Quando a ministra da Cultura foi confrontada com a pergunta legítima sobre as razões que levaram o Governo a fechar os espetáculos culturais e a permitir as celebrações religiosas, Graça Fonseca respondeu que não se pode suspender um direito que está consagrado na Constituição da República Portuguesa.
O que diz a Constituição sobre o tema?
O número seis da Constituição da República Portuguesa, sobre a suspensão do exercício de direitos, diz-se que «a declaração do estado de sítio ou do estado de emergência em nenhum caso pode afetar os direitos à vida, à integridade pessoal, à identidade pessoal, à capacidade civil e à cidadania, a não retroatividade da lei criminal, o direito de defesa dos arguidos e a liberdade de consciência e de religião».
No momento em que lhe fazem a pergunta, Graça Fonseca ‘espalda-se’, e bem, nos direitos fundamentais que consagram que o direito de liberdade de religião não pode ser afetado pela declaração do estado de emergência.
Fiquei contente ao ouvir estas palavras por duas razões. Primeiro, porque o direito de liberdade de religião – note-se, de todas as religiões – foi respeitado. Depois, porque estas palavras foram proferidas no contexto do anúncio de um apoio do Governo ao setor da cultura.
Não deixa de ser irónico os comentários que surgiram na comunicação social e nas redes sociais sobre este assunto, fazendo as comparações naturais de quem não compreende o que se está a passar. As comparações são sempre as comparações, mas mostram às o desconhecimento que temos da vida espiritual dos homens, já para não falar da má vontade que está no coração de muitos comentadores.
Há coisas que convém esclarecer!
Na primeira vaga de confinamento, as igrejas não fecharam – aliás, não havia qualquer ordem para fechar as igrejas. O que aconteceu é que a Igreja Católica para garantir a segurança dos seus cristãos e para não colocar o Governo numa posição desconfortável decretou ela mesma por suspender as celebrações comunitárias.
Mas, provavelmente, hoje já ninguém se lembra que no desconfinamento os cafés, os restaurantes, os centros comerciais e muitas outras zonas comerciais foram abertas e as celebrações religiosas só tiveram permissão para abrir um mês depois. Que me lembre, não houve ninguém que se preocupasse com a vida das paróquias e a sua sustentabilidade financeira? Não houve quaisquer linhas de apoio!
É curioso que nessa altura eu próprio pensei e escrevi aqui nestas crónicas que estava a pensar em ir celebrar missas para os restaurantes, porque estes podiam estar abertos, mas as igrejas não.

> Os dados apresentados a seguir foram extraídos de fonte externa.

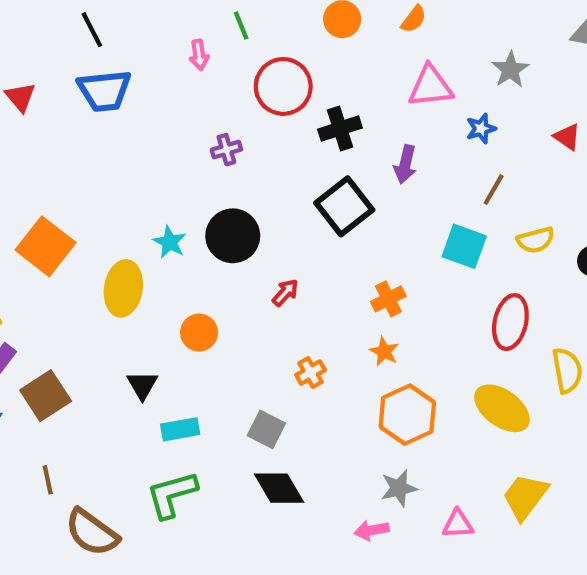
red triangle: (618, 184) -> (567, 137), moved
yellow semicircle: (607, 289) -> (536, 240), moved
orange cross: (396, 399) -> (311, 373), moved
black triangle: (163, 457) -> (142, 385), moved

Depois, é de notar que as igrejas tiveram uma quebra na prática dominical de dois terços. Ao longo destes meses, muitos cristãos que vão às celebrações religiosas chegam a ficar na rua ou a ter de ir embora por não haver espaço para acolher tantas pessoas. Afinal, temos de cumprir as regas de dois metros entre cada pessoa e meter as máscaras e álcool gel e desinfeções por tudo e por nada – enquanto nos restaurantes se está lado a lado, sem máscara.
Não estou aqui a fazer um ataque ao setor da cultura que, na minha opinião, é das áreas mais importantes da vida humana. Aliás, a relação da educação com a Cultura é quase inexistente e penso que deveria ser a maior aposta de qualquer Governo: dar às crianças o gosto pela música, pelas artes, pela pintura, a escultura, o teatro.
Provavelmente muitos dos poucos cristãos que ainda vinham às celebrações religiosas deixarão de vir nas próximas semanas, enquanto durar este estado de emergência. Mas há uma coisa muito importante. Os portugueses sabem que, independentemente da sua religião ou crença, as igrejas continuarão abertas e poderão usufruir, sem ter de pagar, de um espaço que os escute, os acolha, os compreenda.